Return exactly the span that opens with the line containing "Mean β t-value R R 2 F-value" and closes with the final line of the records, both included.

** Opening Material provided block **

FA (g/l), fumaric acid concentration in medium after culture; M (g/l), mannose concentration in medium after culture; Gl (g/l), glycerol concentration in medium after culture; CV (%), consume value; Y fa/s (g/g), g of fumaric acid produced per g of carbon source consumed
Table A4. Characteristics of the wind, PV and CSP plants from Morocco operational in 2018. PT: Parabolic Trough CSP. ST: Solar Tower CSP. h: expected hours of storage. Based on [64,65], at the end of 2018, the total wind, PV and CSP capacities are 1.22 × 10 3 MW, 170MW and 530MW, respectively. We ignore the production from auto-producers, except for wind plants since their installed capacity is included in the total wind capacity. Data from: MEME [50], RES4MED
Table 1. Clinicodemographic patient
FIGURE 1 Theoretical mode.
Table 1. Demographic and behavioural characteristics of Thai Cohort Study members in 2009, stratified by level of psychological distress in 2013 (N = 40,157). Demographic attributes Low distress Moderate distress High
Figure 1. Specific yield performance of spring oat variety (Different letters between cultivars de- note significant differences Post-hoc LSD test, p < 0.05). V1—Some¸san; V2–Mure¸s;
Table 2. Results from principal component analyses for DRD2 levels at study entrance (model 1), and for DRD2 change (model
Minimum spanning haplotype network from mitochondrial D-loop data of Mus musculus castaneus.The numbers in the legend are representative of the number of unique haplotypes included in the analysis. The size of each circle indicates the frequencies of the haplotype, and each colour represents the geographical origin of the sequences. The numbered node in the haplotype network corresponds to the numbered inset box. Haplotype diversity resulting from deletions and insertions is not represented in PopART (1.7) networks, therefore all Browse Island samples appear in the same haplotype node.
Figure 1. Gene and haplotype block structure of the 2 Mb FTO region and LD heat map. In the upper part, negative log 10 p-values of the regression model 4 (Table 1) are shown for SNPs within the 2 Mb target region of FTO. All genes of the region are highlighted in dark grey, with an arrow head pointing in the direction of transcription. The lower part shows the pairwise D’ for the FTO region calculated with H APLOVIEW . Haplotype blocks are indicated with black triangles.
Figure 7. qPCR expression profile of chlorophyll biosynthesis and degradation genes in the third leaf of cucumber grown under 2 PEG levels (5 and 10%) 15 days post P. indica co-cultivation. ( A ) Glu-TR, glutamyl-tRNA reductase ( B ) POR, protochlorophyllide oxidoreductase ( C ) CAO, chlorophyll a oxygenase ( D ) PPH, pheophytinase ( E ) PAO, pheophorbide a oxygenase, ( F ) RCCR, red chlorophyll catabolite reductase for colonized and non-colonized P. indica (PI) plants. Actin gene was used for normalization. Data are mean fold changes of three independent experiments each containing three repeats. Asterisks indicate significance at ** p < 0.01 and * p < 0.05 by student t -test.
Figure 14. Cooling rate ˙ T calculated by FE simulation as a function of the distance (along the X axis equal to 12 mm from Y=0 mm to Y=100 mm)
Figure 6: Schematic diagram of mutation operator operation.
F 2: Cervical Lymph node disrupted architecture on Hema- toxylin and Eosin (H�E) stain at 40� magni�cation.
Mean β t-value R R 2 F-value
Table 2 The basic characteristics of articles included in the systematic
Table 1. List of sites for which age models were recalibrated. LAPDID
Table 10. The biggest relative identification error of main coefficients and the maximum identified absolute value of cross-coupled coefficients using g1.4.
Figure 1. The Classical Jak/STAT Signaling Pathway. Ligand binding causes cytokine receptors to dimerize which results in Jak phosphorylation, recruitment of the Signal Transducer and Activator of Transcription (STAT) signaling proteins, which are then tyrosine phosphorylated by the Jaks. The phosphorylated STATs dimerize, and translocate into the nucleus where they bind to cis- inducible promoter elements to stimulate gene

** Closing Material provided block **

Answer section
Mean β t-value R R 2 F-value
Table 2 The basic characteristics of articles included in the systematic
Table 1. List of sites for which age models were recalibrated. LAPDID
Table 10. The biggest relative identification error of main coefficients and the maximum identified absolute value of cross-coupled coefficients using g1.4.
Figure 1. The Classical Jak/STAT Signaling Pathway. Ligand binding causes cytokine receptors to dimerize which results in Jak phosphorylation, recruitment of the Signal Transducer and Activator of Transcription (STAT) signaling proteins, which are then tyrosine phosphorylated by the Jaks. The phosphorylated STATs dimerize, and translocate into the nucleus where they bind to cis- inducible promoter elements to stimulate gene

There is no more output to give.